Why does this matter?
Intubation is a dangerous time; we’ve taken away our patient’s ability to breathe on their own. Until we get the tube in the right place, we are relying on the patient’s oxygen reserves. In order to maximize and expand those reserves, some advocate for using HFNC during pre-oxygenation and even during the intubation itself for apneic oxygenation. This practice is supported by RCT level data in the ICU. However, the question remains if HFNC would be better than simply using regular nasal cannula (NC) for intubations done in the ED.

Nose-breathers rejoice
This is a randomized controlled trial of 190 adult ED patients assigned 1:1 to oxygenation before and during intubation with either HFNC at 60L/min or regular NC at 15L/min. The primary outcome was lowest SpO2 during the first intubation attempt. Most intubations were done with a C-MAC video laryngoscope.

There was no significant difference in the primary outcome; a median SpO2 of 100% was seen in both groups. During subgroup analysis of the lowest quartile of SpO2, the HFNC group showed significantly higher oxygen saturations, which suggests a larger study might detect a difference. There were no significant differences in the secondary outcomes, though safe apnea time was higher in the HFNC group (11min) compared with NC (7min).

There are several limitations to this study. The patients were not consecutively enrolled due to the pragmatic approach to enrolment, where providers could be too busy managing the resuscitation to include the patient in the study. This led to 42% of intubations being done for neurological conditions (i.e. ICH, SDH, SAH, seizure) and cardiorespiratory problems perhaps being underrepresented. Interestingly, the authors claimed that a non-rebreather mask was equivalent to BVM for pre-oxygenation, though they only cite studies in healthy volunteers. Additionally, no patient-centered outcomes were measured.

> **STUDY MATERIAL**:

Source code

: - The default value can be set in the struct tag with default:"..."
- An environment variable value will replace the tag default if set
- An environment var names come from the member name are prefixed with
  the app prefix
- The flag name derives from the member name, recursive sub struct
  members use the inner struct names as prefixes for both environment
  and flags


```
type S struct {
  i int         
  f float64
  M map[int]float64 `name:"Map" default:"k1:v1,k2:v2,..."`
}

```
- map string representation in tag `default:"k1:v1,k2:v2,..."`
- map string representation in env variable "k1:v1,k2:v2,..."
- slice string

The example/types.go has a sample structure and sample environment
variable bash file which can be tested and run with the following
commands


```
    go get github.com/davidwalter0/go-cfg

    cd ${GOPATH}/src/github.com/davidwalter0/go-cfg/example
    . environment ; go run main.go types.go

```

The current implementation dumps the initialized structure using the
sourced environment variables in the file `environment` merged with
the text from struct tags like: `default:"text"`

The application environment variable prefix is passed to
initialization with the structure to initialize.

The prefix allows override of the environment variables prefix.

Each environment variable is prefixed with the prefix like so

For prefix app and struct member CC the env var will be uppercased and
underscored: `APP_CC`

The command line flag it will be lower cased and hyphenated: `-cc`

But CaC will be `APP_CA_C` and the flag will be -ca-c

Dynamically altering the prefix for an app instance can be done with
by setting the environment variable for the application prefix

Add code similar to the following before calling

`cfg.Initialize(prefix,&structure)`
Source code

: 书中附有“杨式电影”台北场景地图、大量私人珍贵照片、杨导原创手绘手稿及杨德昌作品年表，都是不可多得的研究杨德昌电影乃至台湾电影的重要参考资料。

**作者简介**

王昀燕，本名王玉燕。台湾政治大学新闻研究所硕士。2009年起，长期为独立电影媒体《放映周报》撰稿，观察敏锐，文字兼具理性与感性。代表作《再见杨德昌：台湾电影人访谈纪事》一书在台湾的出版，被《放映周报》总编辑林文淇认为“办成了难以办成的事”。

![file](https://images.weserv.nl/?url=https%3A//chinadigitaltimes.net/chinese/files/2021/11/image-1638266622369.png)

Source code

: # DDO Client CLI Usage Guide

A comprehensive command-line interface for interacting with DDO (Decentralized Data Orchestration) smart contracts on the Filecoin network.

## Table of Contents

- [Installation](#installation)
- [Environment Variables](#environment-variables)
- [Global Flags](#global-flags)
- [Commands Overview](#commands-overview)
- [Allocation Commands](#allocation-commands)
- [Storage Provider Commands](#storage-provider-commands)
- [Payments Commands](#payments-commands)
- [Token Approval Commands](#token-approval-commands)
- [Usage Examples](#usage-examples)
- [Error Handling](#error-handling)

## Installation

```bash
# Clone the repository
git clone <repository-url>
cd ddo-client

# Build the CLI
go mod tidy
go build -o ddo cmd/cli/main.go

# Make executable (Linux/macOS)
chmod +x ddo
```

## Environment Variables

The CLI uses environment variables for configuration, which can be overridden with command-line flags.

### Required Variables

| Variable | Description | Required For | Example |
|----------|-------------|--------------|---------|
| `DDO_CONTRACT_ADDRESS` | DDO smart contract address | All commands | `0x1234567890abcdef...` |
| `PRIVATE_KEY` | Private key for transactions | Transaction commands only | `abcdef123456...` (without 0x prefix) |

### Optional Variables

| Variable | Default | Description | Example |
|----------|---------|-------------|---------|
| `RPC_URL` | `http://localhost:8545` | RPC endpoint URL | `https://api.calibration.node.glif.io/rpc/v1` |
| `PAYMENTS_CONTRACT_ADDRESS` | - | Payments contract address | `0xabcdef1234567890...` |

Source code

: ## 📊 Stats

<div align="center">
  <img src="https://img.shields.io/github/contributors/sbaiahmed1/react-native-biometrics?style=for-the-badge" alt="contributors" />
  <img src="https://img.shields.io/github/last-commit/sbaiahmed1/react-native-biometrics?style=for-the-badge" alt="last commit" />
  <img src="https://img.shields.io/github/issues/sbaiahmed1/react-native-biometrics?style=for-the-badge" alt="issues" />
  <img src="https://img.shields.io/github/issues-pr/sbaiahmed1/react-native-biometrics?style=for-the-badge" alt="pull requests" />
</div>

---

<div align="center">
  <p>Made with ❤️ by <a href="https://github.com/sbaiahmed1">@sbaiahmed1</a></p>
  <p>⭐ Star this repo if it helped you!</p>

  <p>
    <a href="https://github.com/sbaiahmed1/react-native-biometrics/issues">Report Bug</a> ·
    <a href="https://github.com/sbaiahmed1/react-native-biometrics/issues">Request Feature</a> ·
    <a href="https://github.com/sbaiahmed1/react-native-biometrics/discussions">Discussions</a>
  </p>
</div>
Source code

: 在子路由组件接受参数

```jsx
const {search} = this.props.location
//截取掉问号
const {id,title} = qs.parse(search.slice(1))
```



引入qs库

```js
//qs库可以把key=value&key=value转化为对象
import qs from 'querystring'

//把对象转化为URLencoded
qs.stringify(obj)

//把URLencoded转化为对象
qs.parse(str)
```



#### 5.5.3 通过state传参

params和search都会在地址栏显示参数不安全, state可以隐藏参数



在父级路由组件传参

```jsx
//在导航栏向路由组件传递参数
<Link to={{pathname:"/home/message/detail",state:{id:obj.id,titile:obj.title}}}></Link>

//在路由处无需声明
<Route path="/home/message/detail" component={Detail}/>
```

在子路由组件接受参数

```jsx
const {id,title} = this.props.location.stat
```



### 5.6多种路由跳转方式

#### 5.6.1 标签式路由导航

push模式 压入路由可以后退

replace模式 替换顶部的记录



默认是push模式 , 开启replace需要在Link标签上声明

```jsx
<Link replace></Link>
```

> **ACTIVITY**: Can you reproduce, word for word, the passage on oxygenation during intubation starting with "Nose-breathers rejoice" and going on through "C-MAC video laryngoscope."?

> **RESPONSE TO THE EXERCISE**:
Nose-breathers rejoice
This is a randomized controlled trial of 190 adult ED patients assigned 1:1 to oxygenation before and during intubation with either HFNC at 60L/min or regular NC at 15L/min. The primary outcome was lowest SpO2 during the first intubation attempt. Most intubations were done with a C-MAC video laryngoscope.